Unfortunately, that isn’t Christ’s path. So if we are, as we believe, also Christ, anointed ones of God, well. The hard path is the only one for us.
Maybe this is why those three witnessed today: to give an encouraging glimpse of who it is we follow, so we will follow.
Today’s glimpse reminds us of the profound mystery: it was the God of the universe hanging there.
Seeing a glimpse behind the curtain of Jesus’ humanity gives us hope. If God can face death and bring new life, then even if this path is hard, even if it means dying in little ways every day, we, filled with the Spirit of God, will find life. If this is truly how God deals with suffering and pain, and transforms it to healing and wholeness, we, filled with the Spirit of God, can trust this path even when it’s overwhelming.

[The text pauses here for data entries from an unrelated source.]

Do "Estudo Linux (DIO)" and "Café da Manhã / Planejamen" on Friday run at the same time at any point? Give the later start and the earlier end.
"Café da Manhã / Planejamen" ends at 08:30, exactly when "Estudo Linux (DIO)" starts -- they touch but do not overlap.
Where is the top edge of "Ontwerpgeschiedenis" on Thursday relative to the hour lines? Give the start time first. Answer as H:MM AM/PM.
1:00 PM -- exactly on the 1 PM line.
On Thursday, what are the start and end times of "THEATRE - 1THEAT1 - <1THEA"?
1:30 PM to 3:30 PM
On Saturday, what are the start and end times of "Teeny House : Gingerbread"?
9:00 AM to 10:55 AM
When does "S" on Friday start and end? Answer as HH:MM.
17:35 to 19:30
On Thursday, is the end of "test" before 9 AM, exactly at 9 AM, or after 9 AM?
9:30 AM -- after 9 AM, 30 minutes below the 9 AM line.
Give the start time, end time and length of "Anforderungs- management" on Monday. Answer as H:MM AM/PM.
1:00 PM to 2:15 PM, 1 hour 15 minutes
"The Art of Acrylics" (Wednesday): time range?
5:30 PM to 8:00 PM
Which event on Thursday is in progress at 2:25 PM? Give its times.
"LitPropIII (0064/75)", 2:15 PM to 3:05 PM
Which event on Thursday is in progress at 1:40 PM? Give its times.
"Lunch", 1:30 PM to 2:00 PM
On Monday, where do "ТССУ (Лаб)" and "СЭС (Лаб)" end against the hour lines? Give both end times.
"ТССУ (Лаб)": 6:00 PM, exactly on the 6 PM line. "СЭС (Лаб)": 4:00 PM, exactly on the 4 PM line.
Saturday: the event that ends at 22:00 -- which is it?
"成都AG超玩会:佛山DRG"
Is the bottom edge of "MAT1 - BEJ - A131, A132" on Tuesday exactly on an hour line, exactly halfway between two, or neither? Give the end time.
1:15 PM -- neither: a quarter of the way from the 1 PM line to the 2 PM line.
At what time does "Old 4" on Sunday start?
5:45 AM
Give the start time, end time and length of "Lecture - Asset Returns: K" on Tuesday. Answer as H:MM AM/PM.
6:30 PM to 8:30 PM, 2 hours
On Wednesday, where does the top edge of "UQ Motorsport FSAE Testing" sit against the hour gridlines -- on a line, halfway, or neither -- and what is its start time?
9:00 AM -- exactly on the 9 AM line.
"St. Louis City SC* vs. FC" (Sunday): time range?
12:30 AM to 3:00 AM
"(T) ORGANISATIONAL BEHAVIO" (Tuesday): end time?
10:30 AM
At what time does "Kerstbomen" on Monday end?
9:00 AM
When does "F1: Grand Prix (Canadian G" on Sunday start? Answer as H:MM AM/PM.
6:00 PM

At the center of our Eucharist we say this: When we eat of this bread, and drink from this cup, we proclaim the Lord’s death until he comes. We proclaim the Lord’s death. Every week we remember we have to account for this in our theology and life: the one, true God entered death, now lives, and is coming.
It really was the God of all who faced that. That’s who walks beside us, leads ahead of us, and sustains and fills us on the path, whenever we are afraid, or stumble, or want to turn aside.
Now, we don’t often see these glimpses clearly.
Sometimes the best we have is this third- or fourth-hand account: Peter, James, and John pass it to others, who tell the evangelists, who share it with us. We don’t always see God when we look at the cross. But Paul says that’s fine. We might see dimly, like a reflection (this is twice in two weeks we’ve heard him say we see as in a mirror), but we see something. And it’s enough to go on.
We know in that dimness who is with us. And we see in that reflection a sign of who we are becoming. Paul says we are being transformed into the same image, into that glimpse. Into the likeness of Christ.
Not surprisingly, we only see this in ourselves in glimpses, too.
If our destiny is that in walking Christ’s path of self-giving love, we become the Christ we follow, we don’t often see that clearly.
We know our flaws, we fret about our weaknesses. But every so often we have a moment where it makes sense, where we act, and realize the Spirit is there, where we know we are Christ. We get a glimpse of ourselves, like in a mirror, transformed. And that, too, is enough to keep us going.
Sometimes we can even look back with a few years’ perspective on our lives, and marvel at how different the Spirit has made us. The glimpses in the moment become, after many years, realities of the children of God we are transforming into.
So now we turn to Lent, to practice walking this hard path.
We get a glimpse today of who is walking with us, and filling us. And of who we are becoming.
And that will get us through. These glimpses of Christ in our lives, of the moments we are Christ, help us set aside our fear and our reluctance and step forward on Christ’s path.
Today in our liturgy we remind ourselves of this. We bid farewell to Alleluia in Lent so we can focus. We need Lent to teach us once again what it is to walk Christ’s path, to follow the way of divine love with our lives.
But we carry through Lent the glimpse of Alleluia with us in our hearts until the Easter feast, even as we carry through life’s wilderness the glimpse of the image of God who is with us, the image of who we are becoming, until we fully see all.
And “so we do not lose heart.” By God’s mercy we live our ministry. We see this, if only in glimpses. And we do not lose heart.